|
From: | Paolo Redaelli |
Subject: | Re: Libunicode |
Date: | Fri, 7 Jan 2022 00:05:15 +0100 |
User-agent: | Mozilla/5.0 (X11; Linux x86_64; rv:78.0) Gecko/20100101 Thunderbird/78.14.0 |
Sounds great for me. In this case I think we should not go with a simple generated wrapper, but have to really integrate it to be used with the manifest unicode strings U"", we should support utf-x encoded source files with direct unicode characters and not to forget a good set of test cases and examples to make it easy to use and robust.
I didn't dare proposing such a change. 😁
Yet I think we should, as Unicode is a basic need of todays
standards.
I suggest to statically link it in order to avoid a runtime
dependency.
In fact I think it is a good thing that programs compiled by liberty do not have any dependencies other than libc.
Yet I would rather avoid the approach of GoLang of statically linking.
Last time I compiled obs-cli ( https://github.com/muesli/obs-cli
) a simple command line tool made in golang to control remotely
OBS (Open BroadCaster Studio) it created a 6,0MB binary from 26758
bytes of source. A stripped binary.
Also binaries made by Liberty aren't usually lean'n'slim, but I would rather avoid to statically link everything, being unicode support a notable exception, at least initially. Currently libunistring is a 2,3Mb static library or a 1,6Mb dynamic one. A good design would allow to let the developer choose if libunistring shall be linked statically or dynamically.

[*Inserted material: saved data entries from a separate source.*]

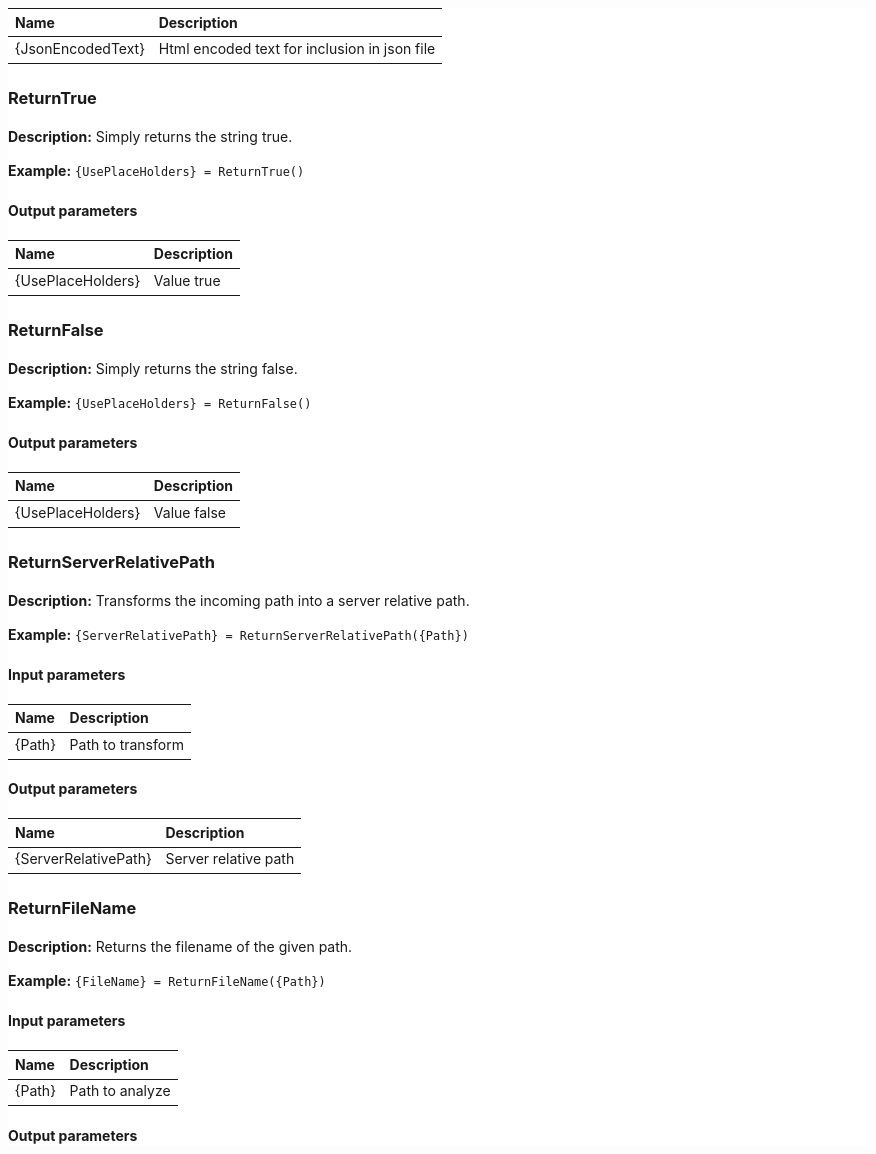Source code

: Name|Description
:-----|:----------
{JsonEncodedText}|Html encoded text for inclusion in json file
### ReturnTrue

**Description:** Simply returns the string true.

**Example:** `{UsePlaceHolders} = ReturnTrue()`

#### Output parameters

Name|Description
:-----|:----------
{UsePlaceHolders}|Value true
### ReturnFalse

**Description:** Simply returns the string false.

**Example:** `{UsePlaceHolders} = ReturnFalse()`

#### Output parameters

Name|Description
:-----|:----------
{UsePlaceHolders}|Value false
### ReturnServerRelativePath

**Description:** Transforms the incoming path into a server relative path.

**Example:** `{ServerRelativePath} = ReturnServerRelativePath({Path})`

#### Input parameters

Name|Description
:-----|:----------
{Path}|Path to transform
#### Output parameters

Name|Description
:-----|:----------
{ServerRelativePath}|Server relative path
### ReturnFileName

**Description:** Returns the filename of the given path.

**Example:** `{FileName} = ReturnFileName({Path})`

#### Input parameters

Name|Description
:-----|:----------
{Path}|Path to analyze
#### Output parameters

UNICODE_STRING is externally a TRAVERSABLE[INTEGER] and
internally uses a NATIVE_ARRAY[INTEGER_16] UTF-16NE encoded.
libunistring supports Unicode strings in three representations:
uint8_t
).
uint16_t
).
uint32_t
).
which one shall we support?
I would make UNICODE_STRING deferred with UTF8_STRING, UTF16_STRING and UTF32_STRING as effective heirs, where current UNICODE_STRING would became the new UTF16_STRING.
I also searched eiffel.org and gobo eiffel for some hints. Aren't
they the "professionals"?
I wasn't able to find a browsable documentation of their Unicode
classes. My fault or theirs?
It seems to me that you, in your spare time and working almost alone provides better documentation for Liberty classes.